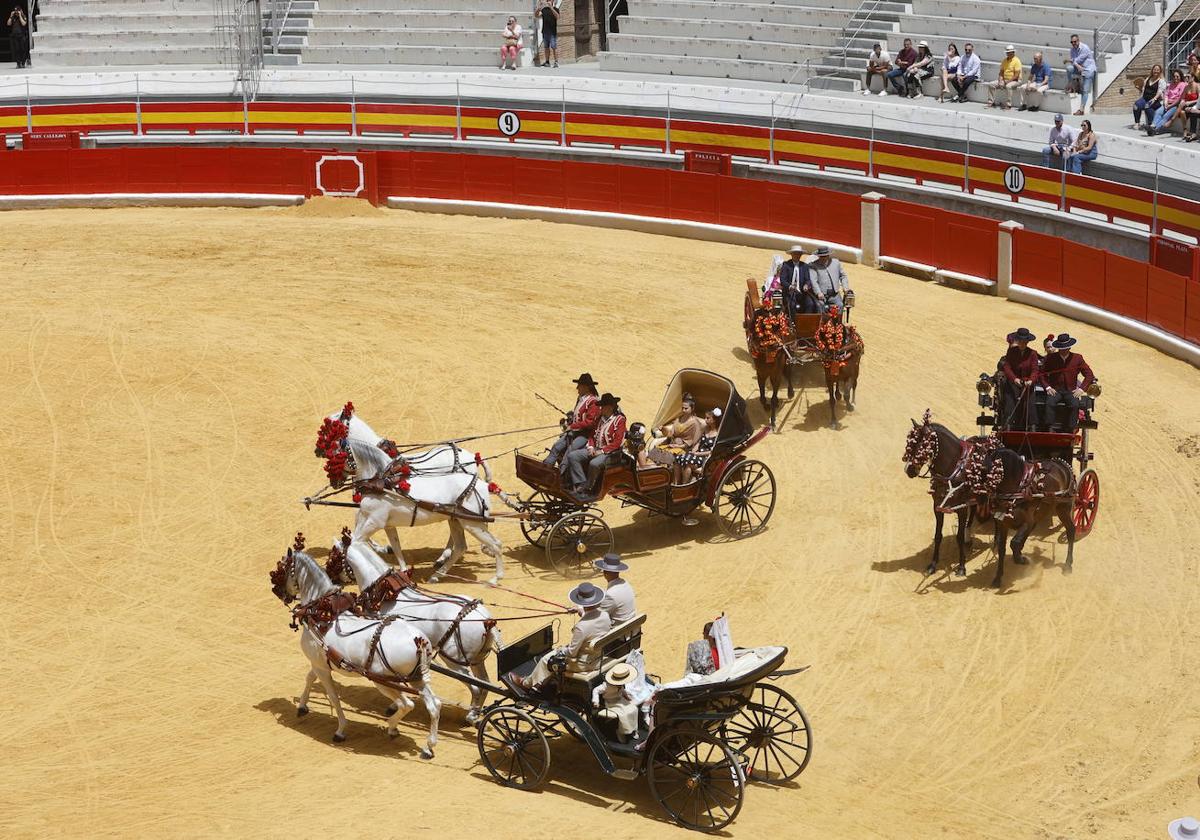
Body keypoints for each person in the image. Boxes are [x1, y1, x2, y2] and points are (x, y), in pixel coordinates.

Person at [518, 582, 612, 689]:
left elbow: (572, 653)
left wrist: (561, 650)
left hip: (583, 664)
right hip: (598, 658)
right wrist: (579, 610)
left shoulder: (581, 627)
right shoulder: (605, 615)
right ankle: (543, 682)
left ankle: (526, 684)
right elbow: (592, 620)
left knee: (545, 660)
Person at [566, 392, 626, 499]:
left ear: (610, 407)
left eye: (602, 406)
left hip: (611, 453)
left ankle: (589, 487)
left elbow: (617, 442)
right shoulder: (599, 419)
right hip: (596, 449)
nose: (600, 408)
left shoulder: (619, 420)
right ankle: (581, 484)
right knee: (573, 456)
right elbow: (592, 436)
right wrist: (591, 447)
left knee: (594, 463)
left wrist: (601, 451)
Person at [543, 372, 600, 470]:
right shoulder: (581, 399)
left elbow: (590, 422)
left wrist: (573, 426)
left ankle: (562, 472)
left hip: (585, 434)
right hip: (574, 432)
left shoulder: (593, 401)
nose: (577, 388)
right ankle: (546, 467)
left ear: (586, 387)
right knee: (557, 446)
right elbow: (578, 414)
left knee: (571, 450)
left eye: (579, 386)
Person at [1039, 333, 1095, 432]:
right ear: (1059, 348)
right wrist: (1047, 387)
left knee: (1074, 404)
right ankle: (1049, 427)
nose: (1064, 350)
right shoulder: (1051, 358)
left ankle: (1070, 429)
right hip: (1055, 390)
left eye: (1066, 348)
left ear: (1069, 347)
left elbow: (1089, 374)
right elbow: (1041, 374)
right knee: (1049, 403)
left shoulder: (1077, 358)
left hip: (1071, 391)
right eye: (1062, 348)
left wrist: (1081, 389)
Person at [648, 392, 703, 468]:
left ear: (692, 409)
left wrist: (677, 446)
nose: (683, 410)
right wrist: (663, 429)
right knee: (654, 453)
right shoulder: (678, 419)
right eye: (682, 408)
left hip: (683, 449)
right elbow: (670, 434)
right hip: (671, 444)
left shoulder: (695, 424)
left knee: (666, 457)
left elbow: (691, 443)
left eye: (686, 408)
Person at [1000, 327, 1039, 430]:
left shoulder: (1033, 353)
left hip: (1027, 383)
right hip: (1013, 382)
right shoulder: (1011, 352)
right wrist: (1014, 379)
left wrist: (1031, 380)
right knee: (1010, 402)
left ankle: (1032, 426)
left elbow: (1035, 369)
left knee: (1030, 403)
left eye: (1025, 342)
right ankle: (1008, 425)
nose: (1023, 343)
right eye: (1021, 341)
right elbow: (1007, 367)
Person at [591, 663, 641, 741]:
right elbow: (596, 690)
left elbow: (622, 690)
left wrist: (626, 696)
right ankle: (621, 732)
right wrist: (595, 701)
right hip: (611, 703)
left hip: (621, 700)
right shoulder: (606, 686)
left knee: (634, 709)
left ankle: (633, 729)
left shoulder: (621, 685)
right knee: (623, 714)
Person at [675, 408, 721, 485]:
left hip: (706, 458)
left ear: (714, 420)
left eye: (708, 418)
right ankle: (676, 483)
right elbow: (699, 442)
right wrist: (694, 450)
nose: (705, 419)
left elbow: (712, 451)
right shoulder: (706, 429)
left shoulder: (718, 434)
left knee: (687, 463)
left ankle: (684, 485)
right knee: (677, 459)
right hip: (697, 454)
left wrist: (697, 454)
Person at [804, 246, 849, 314]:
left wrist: (845, 287)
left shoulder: (836, 263)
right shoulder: (813, 265)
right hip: (821, 295)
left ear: (828, 256)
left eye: (825, 256)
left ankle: (837, 323)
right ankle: (822, 324)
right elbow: (813, 281)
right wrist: (818, 292)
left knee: (840, 305)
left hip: (834, 294)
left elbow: (843, 276)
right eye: (821, 256)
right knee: (820, 306)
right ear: (818, 256)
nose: (823, 258)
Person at [594, 553, 636, 624]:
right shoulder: (625, 583)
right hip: (633, 630)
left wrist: (581, 609)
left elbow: (596, 617)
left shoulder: (610, 595)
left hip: (620, 633)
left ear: (604, 573)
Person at [1148, 70, 1189, 136]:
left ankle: (1156, 129)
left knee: (1166, 116)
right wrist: (1165, 103)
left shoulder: (1183, 85)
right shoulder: (1171, 84)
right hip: (1167, 103)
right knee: (1158, 112)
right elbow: (1166, 94)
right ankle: (1152, 126)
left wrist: (1170, 106)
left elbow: (1179, 99)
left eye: (1177, 76)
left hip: (1175, 105)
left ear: (1180, 77)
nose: (1175, 78)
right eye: (1174, 76)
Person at [776, 244, 811, 317]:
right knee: (792, 305)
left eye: (799, 254)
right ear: (791, 254)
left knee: (810, 304)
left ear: (801, 255)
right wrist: (790, 286)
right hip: (789, 293)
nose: (797, 255)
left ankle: (806, 323)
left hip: (802, 293)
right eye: (795, 253)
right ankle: (793, 324)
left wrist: (806, 285)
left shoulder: (804, 266)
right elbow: (783, 280)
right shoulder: (786, 265)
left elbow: (808, 280)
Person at [1068, 34, 1097, 115]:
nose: (1073, 43)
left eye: (1075, 42)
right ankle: (1072, 86)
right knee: (1069, 69)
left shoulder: (1085, 48)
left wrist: (1074, 62)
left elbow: (1076, 60)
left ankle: (1081, 109)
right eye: (1072, 42)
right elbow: (1074, 62)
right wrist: (1077, 65)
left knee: (1085, 90)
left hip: (1088, 69)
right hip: (1079, 68)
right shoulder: (1072, 50)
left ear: (1078, 41)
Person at [987, 45, 1022, 109]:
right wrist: (1000, 80)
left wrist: (1006, 82)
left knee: (1008, 86)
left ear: (1013, 52)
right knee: (991, 84)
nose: (1008, 53)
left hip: (1015, 80)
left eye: (1009, 52)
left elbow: (1016, 75)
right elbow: (1001, 72)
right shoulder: (1004, 60)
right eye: (1007, 52)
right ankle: (991, 102)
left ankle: (1009, 104)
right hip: (1005, 80)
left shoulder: (1017, 61)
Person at [1132, 64, 1164, 129]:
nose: (1156, 71)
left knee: (1148, 106)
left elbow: (1160, 92)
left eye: (1158, 70)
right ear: (1152, 70)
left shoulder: (1161, 81)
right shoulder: (1147, 79)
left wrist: (1154, 99)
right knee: (1136, 105)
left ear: (1160, 71)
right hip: (1145, 98)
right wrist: (1140, 93)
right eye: (1155, 69)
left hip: (1156, 100)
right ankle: (1137, 123)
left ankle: (1150, 124)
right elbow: (1144, 89)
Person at [535, 0, 558, 68]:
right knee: (546, 47)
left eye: (550, 0)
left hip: (552, 32)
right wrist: (538, 9)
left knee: (554, 47)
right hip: (545, 31)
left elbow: (557, 17)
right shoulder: (544, 9)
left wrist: (551, 7)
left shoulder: (556, 9)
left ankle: (556, 62)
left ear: (553, 1)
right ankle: (547, 62)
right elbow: (536, 16)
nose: (548, 1)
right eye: (548, 0)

● EXERCISE GOAL
Any picture in the material is to be dropped; the rest is repeated exactly.

● EXERCISE RESPONSE
Body keypoints for each person in the image. Boxes are [x1, y1, x2, y2] and points are (x, y), in pixel coordinates.

Person at [518, 582, 612, 689]:
left elbow: (572, 653)
left wrist: (561, 650)
left hip: (583, 664)
right hip: (598, 658)
right wrist: (579, 610)
left shoulder: (581, 627)
right shoulder: (605, 615)
right ankle: (543, 682)
left ankle: (526, 684)
right elbow: (592, 620)
left knee: (545, 660)
Person at [566, 392, 626, 499]:
left ear: (610, 407)
left eye: (602, 406)
left hip: (611, 453)
left ankle: (589, 487)
left elbow: (617, 442)
right shoulder: (599, 419)
right hip: (596, 449)
nose: (600, 408)
left shoulder: (619, 420)
right ankle: (581, 484)
right knee: (573, 456)
right elbow: (592, 436)
right wrist: (591, 447)
left knee: (594, 463)
left wrist: (601, 451)
Person at [543, 372, 600, 470]:
right shoulder: (581, 399)
left elbow: (590, 422)
left wrist: (573, 426)
left ankle: (562, 472)
left hip: (585, 434)
right hip: (574, 432)
left shoulder: (593, 401)
nose: (577, 388)
right ankle: (546, 467)
left ear: (586, 387)
right knee: (557, 446)
right elbow: (578, 414)
left knee: (571, 450)
left eye: (579, 386)
Person at [1039, 333, 1095, 432]:
right ear: (1059, 348)
right wrist: (1047, 387)
left knee: (1074, 404)
right ankle: (1049, 427)
nose: (1064, 350)
right shoulder: (1051, 358)
left ankle: (1070, 429)
right hip: (1055, 390)
left eye: (1066, 348)
left ear: (1069, 347)
left elbow: (1089, 374)
right elbow: (1041, 374)
right knee: (1049, 403)
left shoulder: (1077, 358)
left hip: (1071, 391)
right eye: (1062, 348)
left wrist: (1081, 389)
Person at [648, 392, 703, 468]:
left ear: (692, 409)
left wrist: (677, 446)
nose: (683, 410)
right wrist: (663, 429)
right knee: (654, 453)
right shoulder: (678, 419)
right eye: (682, 408)
left hip: (683, 449)
right elbow: (670, 434)
right hip: (671, 444)
left shoulder: (695, 424)
left knee: (666, 457)
left elbow: (691, 443)
left eye: (686, 408)
Person at [1000, 327, 1039, 430]:
left shoulder: (1033, 353)
left hip: (1027, 383)
right hip: (1013, 382)
right shoulder: (1011, 352)
right wrist: (1014, 379)
left wrist: (1031, 380)
right knee: (1010, 402)
left ankle: (1032, 426)
left elbow: (1035, 369)
left knee: (1030, 403)
left eye: (1025, 342)
right ankle: (1008, 425)
nose: (1023, 343)
right eye: (1021, 341)
right elbow: (1007, 367)
Person at [591, 663, 641, 741]:
right elbow: (596, 690)
left elbow: (622, 690)
left wrist: (626, 696)
right ankle: (621, 732)
right wrist: (595, 701)
right hip: (611, 703)
left hip: (621, 700)
right shoulder: (606, 686)
left knee: (634, 709)
left ankle: (633, 729)
left shoulder: (621, 685)
right knee: (623, 714)
Person at [675, 408, 721, 485]:
left hip: (706, 458)
left ear: (714, 420)
left eye: (708, 418)
right ankle: (676, 483)
right elbow: (699, 442)
right wrist: (694, 450)
nose: (705, 419)
left elbow: (712, 451)
right shoulder: (706, 429)
left shoulder: (718, 434)
left knee: (687, 463)
left ankle: (684, 485)
right knee: (677, 459)
right hip: (697, 454)
left wrist: (697, 454)
Person at [804, 246, 849, 314]:
left wrist: (845, 287)
left shoulder: (836, 263)
right shoulder: (813, 265)
right hip: (821, 295)
left ear: (828, 256)
left eye: (825, 256)
left ankle: (837, 323)
right ankle: (822, 324)
right elbow: (813, 281)
right wrist: (818, 292)
left knee: (840, 305)
left hip: (834, 294)
left elbow: (843, 276)
right eye: (821, 256)
right knee: (820, 306)
right ear: (818, 256)
nose: (823, 258)
Person at [594, 553, 636, 624]:
right shoulder: (625, 583)
right hip: (633, 630)
left wrist: (581, 609)
left elbow: (596, 617)
left shoulder: (610, 595)
left hip: (620, 633)
left ear: (604, 573)
Person at [1148, 70, 1189, 136]:
left ankle: (1156, 129)
left knee: (1166, 116)
right wrist: (1165, 103)
left shoulder: (1183, 85)
right shoulder: (1171, 84)
right hip: (1167, 103)
right knee: (1158, 112)
right elbow: (1166, 94)
right ankle: (1152, 126)
left wrist: (1170, 106)
left elbow: (1179, 99)
left eye: (1177, 76)
left hip: (1175, 105)
left ear: (1180, 77)
nose: (1175, 78)
right eye: (1174, 76)
Person at [776, 244, 811, 317]:
right knee: (792, 305)
left eye: (799, 254)
right ear: (791, 254)
left knee: (810, 304)
left ear: (801, 255)
right wrist: (790, 286)
right hip: (789, 293)
nose: (797, 255)
left ankle: (806, 323)
left hip: (802, 293)
right eye: (795, 253)
right ankle: (793, 324)
left wrist: (806, 285)
left shoulder: (804, 266)
right elbow: (783, 280)
right shoulder: (786, 265)
left elbow: (808, 280)
Person at [1068, 34, 1097, 115]:
nose: (1073, 43)
left eye: (1075, 42)
right ankle: (1072, 86)
right knee: (1069, 69)
left shoulder: (1085, 48)
left wrist: (1074, 62)
left elbow: (1076, 60)
left ankle: (1081, 109)
right eye: (1072, 42)
right elbow: (1074, 62)
right wrist: (1077, 65)
left knee: (1085, 90)
left hip: (1088, 69)
right hip: (1079, 68)
right shoulder: (1072, 50)
left ear: (1078, 41)
Person at [987, 45, 1022, 109]:
right wrist: (1000, 80)
left wrist: (1006, 82)
left knee: (1008, 86)
left ear: (1013, 52)
right knee: (991, 84)
nose: (1008, 53)
left hip: (1015, 80)
left eye: (1009, 52)
left elbow: (1016, 75)
right elbow: (1001, 72)
right shoulder: (1004, 60)
right eye: (1007, 52)
right ankle: (991, 102)
left ankle: (1009, 104)
right hip: (1005, 80)
left shoulder: (1017, 61)
Person at [1132, 64, 1164, 129]:
nose: (1156, 71)
left knee: (1148, 106)
left elbow: (1160, 92)
left eye: (1158, 70)
right ear: (1152, 70)
left shoulder: (1161, 81)
right shoulder: (1147, 79)
left wrist: (1154, 99)
right knee: (1136, 105)
left ear: (1160, 71)
right hip: (1145, 98)
right wrist: (1140, 93)
right eye: (1155, 69)
left hip: (1156, 100)
right ankle: (1137, 123)
left ankle: (1150, 124)
right elbow: (1144, 89)
Person at [535, 0, 558, 68]:
right knee: (546, 47)
left eye: (550, 0)
left hip: (552, 32)
right wrist: (538, 9)
left knee: (554, 47)
right hip: (545, 31)
left elbow: (557, 17)
right shoulder: (544, 9)
left wrist: (551, 7)
left shoulder: (556, 9)
left ankle: (556, 62)
left ear: (553, 1)
right ankle: (547, 62)
right elbow: (536, 16)
nose: (548, 1)
right eye: (548, 0)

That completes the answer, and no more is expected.